Le 7 août dernier, mon père est décédé. Quatre ans auparavant, le diagnostic était tombé, comme une gifle en plein visage: Alzheimer. En l'espace d'une minute, tout s'est écroulé autour de mon père. À partir de cet instant précis, la dépression, tout comme l'Alzheimer, a fait son chemin, petit à petit, sournoisement.

La deuxième gifle est arrivée peu de temps après. Pour sa sécurité, ainsi que celle de ma mère, ils ont dû déménager dans une résidence pour personnes âgées. Vendre sa maison, qui était tout pour mon père, a été un choc, il croyait pouvoir y finir ses jours paisiblement. 

Peu à peu, la maladie a progressé: pertes de mémoire de plus en plus fréquentes, difficultés de concentration, troubles du langage. Bien que mon père savait que ce jour allait arriver, il a reçu sa troisième gifle le jour où on lui a retiré son permis de conduire. 

À partir de ce moment, les journées ont souvent été un calvaire. Pour ma mère également, aidante naturelle. Dépressif, il disait que sa vie était finie. Lui qui adorait bouquiner, il a cessé de lire; lui qui aimait le hockey, il a cessé de regarder la télé. 

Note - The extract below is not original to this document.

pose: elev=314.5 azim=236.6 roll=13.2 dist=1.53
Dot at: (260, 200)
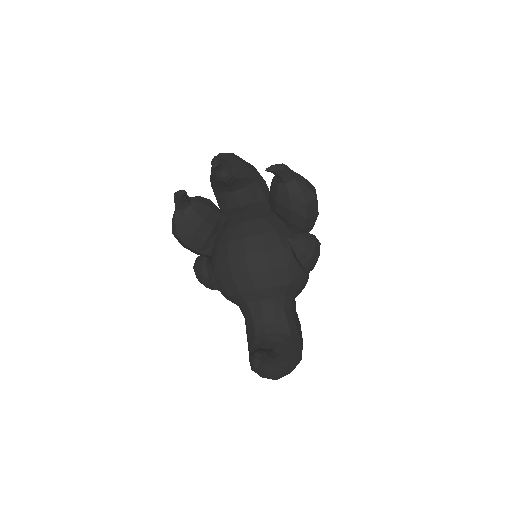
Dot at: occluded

Mon père était croyant et pratiquant, et bien qu'une jolie chapelle était à sa disposition à la résidence, il ne s'y rendait pas. Pour ma mère, la tâche devenait de plus en plus ardue; en plus des corvées quotidiennes, elle devait aider mon père à s'habiller, à prendre ses médicaments, à se laver, se raser. Nous, ses enfants, lui rendions visite régulièrement, allions le chercher pour des sorties, mais à la fin, plus rien ne l'intéressait. 

À quelques reprises, il a clairement manifesté le désir de mourir. Nous étions impuissants devant tant de détresse et, naturellement, ne pouvions rien faire pour soulager cette douleur autant physique que psychologique. 

Puis, un matin, n'en pouvant plus, il a fait une tentative de suicide. Il a été admis à l'hôpital et son état s'est détérioré rapidement. Ces moments ont été pénibles pour toute la famille.

Moins de deux semaines après son hospitalisation, mon père s'est éteint. Si vous me demandez si mon père est mort dans la dignité, je vous réponds assurément NON! Aurait-il souhaité mourir dans la dignité? Bien sûr! Personne ne mérite de terminer ses jours de cette façon. 

Si le projet de loi sur l'aide médicale à mourir va de l'avant, je serai la première à faire rédiger un document notarié prévoyant mon euthanasie au moment opportun si je devais être affligée d'une maladie dégénérative. 

Je revendique le droit de mourir dans la dignité et d'éviter que les membres de ma famille immédiate ne se retrouvent à bout de souffle, à bout de ressources, pour finalement y laisser leur propre santé comme aidants naturels.